Indian Government Considers Increasing Bank Deposit Insurance Cover for Better Financial Security
The Indian government is evaluating a proposal to increase the bank deposit insurance limit beyond the current Rs 5 lakh. The move comes amid growing concerns over deposit security, particularly after financial issues faced by the New India Co-operative Bank (NICB). If approved, the revision could enhance depositor confidence and provide stronger protection for savings in commercial and cooperative banks.
Background of Current Insurance Scheme
The Deposit Insurance and Credit Guarantee Corporation (DICGC) provides insurance cover for amounts under Rs 5 lakh in current banking practices. The insurance scheme protects banking institutions of a commercial nature and cooperative and regional rural divisions. The April 1st,2020 became effective to implement the elevated insurance limit exceeding the former Rs 1 lakh restriction. A new ceiling on insurance was implemented by policymakers after regulating the Punjab & Maharashtra Cooperative Bank (PMC Bank) experienced financial difficulties over the long period of 27 years.
As a Reserve Bank of India (RBI) subsidiary organization the DICGC insures financial claims related to banks operating in India. For the fiscal year ending March 31st, 2023-2024 the DICGC paid claims that reached Rs 1,432 crore. The insurance system ensures 98% of the total deposit accounts currently. Although the insured value of deposits stands at 43% the total assessable deposits amount to 100%. The insurance coverage of commercial banks stands at 41.9% while cooperative banks maintain a 63.3% level of protection for their deposits.
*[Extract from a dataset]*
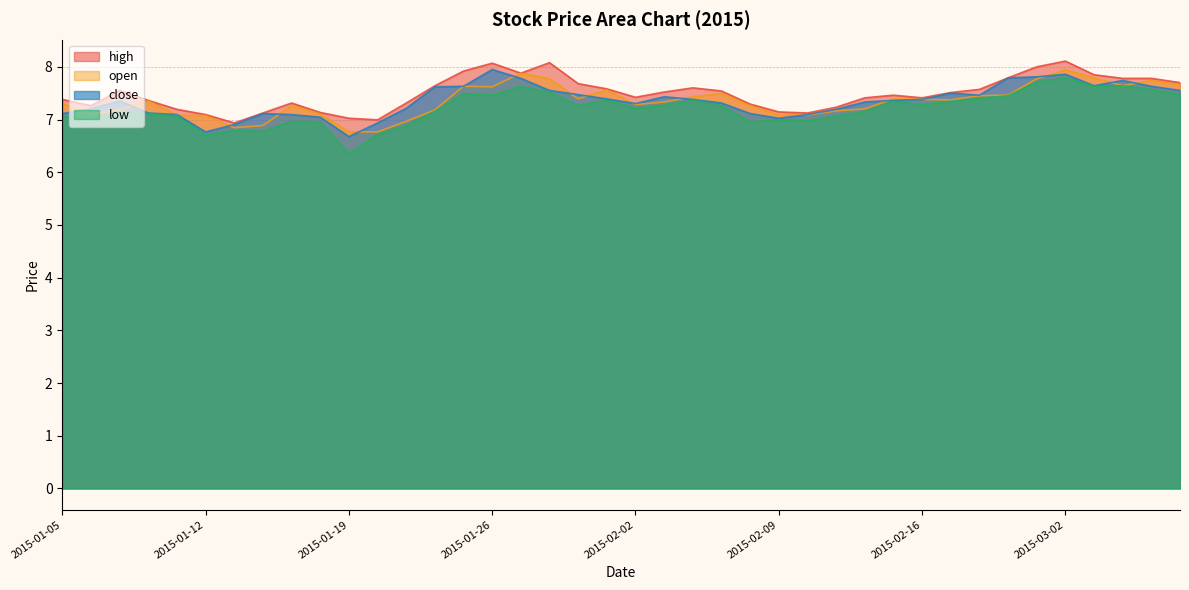

Which has a higher value, 2015-02-11 or 2015-01-27?

2015-01-27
Potential Revisions and Industry Reactions
The government continues its assessment of raising insurance limits although experts fear this decision will harm banking performance. A complete risk assessment should precede all modifications to the coverage limit according to their views. Insurance premiums should be calculated through actuarial assessment to find the ideal policy limit in which banks should enrol.
Some financial experts believe that the present Rs 5 lakh threshold does not match the rising market value of deposit funds. The increased insurance limits would serve as better protection for those who depend on fixed deposits among senior citizens. All India Bank Depositors’ Association advocates for a comprehensive reform of deposit insurance by recommending banks pay premiums at levels based on their specific risk profiles.
Reactions from Financial Experts
Several experts within the banking sector have contributed their opinions regarding the government initiative. Most back the higher coverage threshold while emphasizing how to maintain fair treatment between bank clients and their institutions. The proposed raise in coverage levels would help strengthen bank system confidence following financial crises such as NICB. The extension of deposit insurance coverage might increase banks’ premiums which threatens their profit margin according to specific industry experts.